Внимая пространным разглагольствованиям егеря, ладошкой она накрыла увесистый шероховатый камешек. Подвёрнутую ступню жуть как ломило, и снова, судорожно глотая воздух, мчаться неведомо куда, словно затравленному оленёнку, не хотелось. Но очень хотелось жить.
Не дождавшись ответа, Мушле задумчиво хмыкнул.
- Да-а, всякое болтают. И в портки срутся от мелкотравчатой соплячки, а не от гнева Фредефалька. Вот тебе и диковина.
Егерь замолк, что-то соображая. Проведя загрубелым пальцем по посеребрённому - от накеров и прочей дряни - лезвию прислонённого к пню топора, с какой-то отрешённостью, даже грустью, вновь посмотрел на Ренфри.
- Знаешь, зачем мы здесь, княжна?
Девочка неуверенно кивнула.
- Конечно, знаешь. Так вот слушай, - опальная принцесса затаила дыхание. - Я того делать не стану. Я тебя отпущу. Не изверг я, что б чародей и Аридея там себе ни порешали. Я тебя отпущу, а твои чуда-юда меня не тронут, уговор? - лесник усмехнулся, но смешок вышел неловким, нервным.
В порыве дикого, пьянящего приступа облегчения бросилась она на шею своему палачу, мучителю и избавителю. Щуплое детское тело крепко прижалось к пропахшей потом и свежей кровью суконной куртке, к груди, подымающейся и опускающейся с каждым хриплым прерывистым выдохом. А когда Ренфри попыталась высвободиться из этих медвежьих объятий, ничего не вышло.
Она подняла недоумённый взор.
Встретилась с плотоядным, маслянистым взглядом Мушле.
И всё поняла, отчаянно забарахтавшись в его стальной хватке.
Тщетно.
- Ну-ну, будет, княжна, - невозмутимо увещевал егерь, прижимая её к пню и заламывая тонкие белые ручки. - Стерпишь. Это уж всяко поприятнее смерти.
Ренфри хотела что-то сказать, завопить, молить о милосердии - но легонький ленивый тычок куда-то в живот разом вышиб из неё дух. Мелькнуло перед глазами бесцеремонно сорванное и отброшенное в сторону бархатное платье, поползли вниз кружевные батистовые трусики.
Малышка сильно-сильно зажмурилась. Твёрдо пообещала себе ни за что не разжимать до боли стиснутых зубов.
И после первого же рывка не сдержала данного себе слова.

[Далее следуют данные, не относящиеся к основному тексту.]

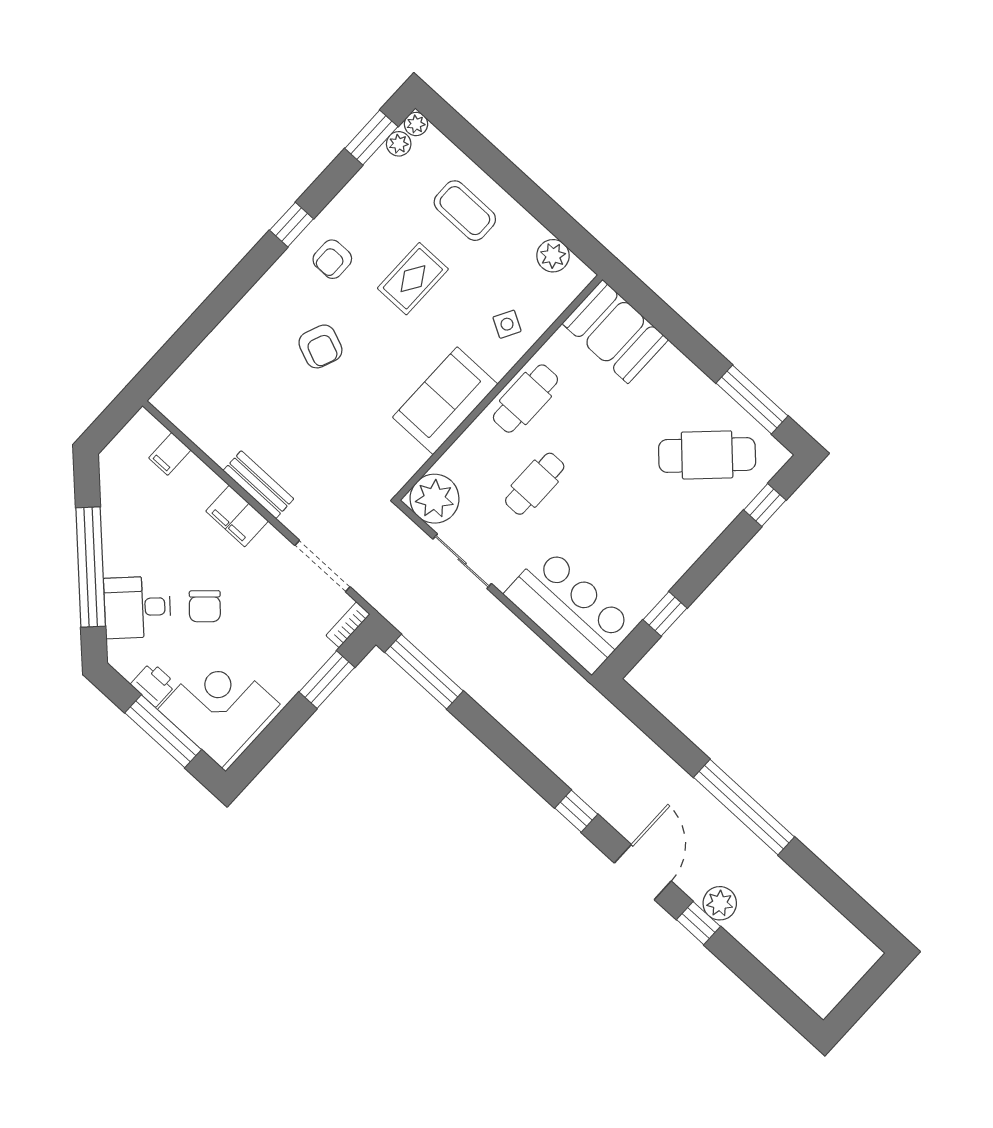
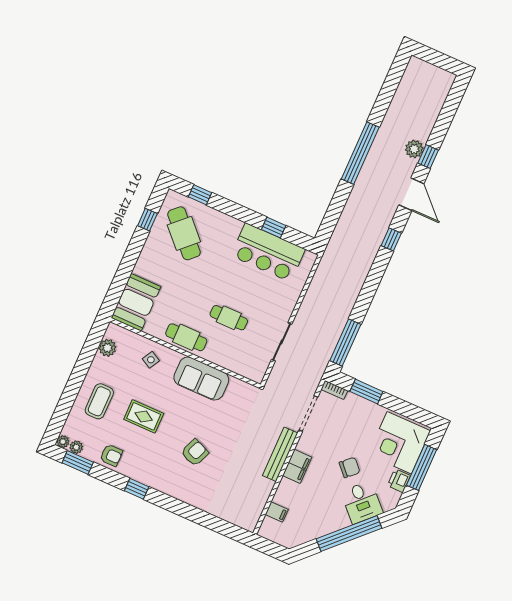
armchair: (332, 259) -> (111, 455), moved
window: (752, 400) -> (147, 220), width x0.46
bench: (258, 485) -> (280, 454), width x1.36
plant: (435, 499) -> (254, 367), removed
bar counter: (570, 610) -> (268, 252), moved, turned -90
door: (643, 872) -> (411, 194), swing flipped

Утробный, поднявшийся из самых глубин крик разорвал девственную тишину бесстрастных мрачных дебрей.
Рывок.
Она глотала слёзы и светлые воспоминания о доме, гасила, загоняла обратно рвущийся наружу тоненький вой.
Рывок.
Она попробовала извернуться, выскользнуть. Позвать на помощь своих друзей, как там, у оврага.
Рывок.
Обмякшая, ослабевшая, в изнеможении она распласталась на своём занозистом брачном ложе. Золотая диадемка, запутавшись в пышных волосах, повисла над пухлой щекой.
Рывок.
В далёких далях, в прежней, вытекающей из неё жизни, выводила незатейливые печальные трели неприкаянная пташка, и она сконцентрировала себя самое на этой траурной оде, растворяясь, прячась в ней от натужного пыхтения над ухом и тупых вибраций отзывающегося на каждое новое движение лона.
Рывок.
Притихшая и покорная, она словно видела всё это сверху, чёрными глазками-бусинками махонькой птички, что единственная откликнулась на её призыв и пришла уберечь в этот адский час. Словно всё это происходило не с ней.
Рывок.
Она должна подчиниться. Свыкнуться. Забыть. Это правильно. Жалкая, хилая, невезучая девчонка. Кисейная княжна. Она уйдёт и в смирении обретёт покой. Это то самое Предназначение, которое...
Рывок.
Странно, но она не находила желанного успокоения в этой мысли. Почему?
Рывок, рывок, рывок.
А потому что это неправильно! Неправильно оставлять причинённое зло без ответа! Неправильно позволить им спать спокойно! В отплате, в крови и страхе будут её утешение и отрада! В их предсмертных стонах и...
Рывок.
Убьёт она лютую мачеху.
Рывок.
Убьёт её жестокого жадного сына.
Рывок.
Убьёт предавшего, бросившего её отца.
Толчок.
И уж конечно убьёт она чародея, с молчаливого согласия которого егерь взвалил её на плечо и уволок прочь от родного очага, от туфелек, пони и любимых кукол в эту жуткую могильную чащу.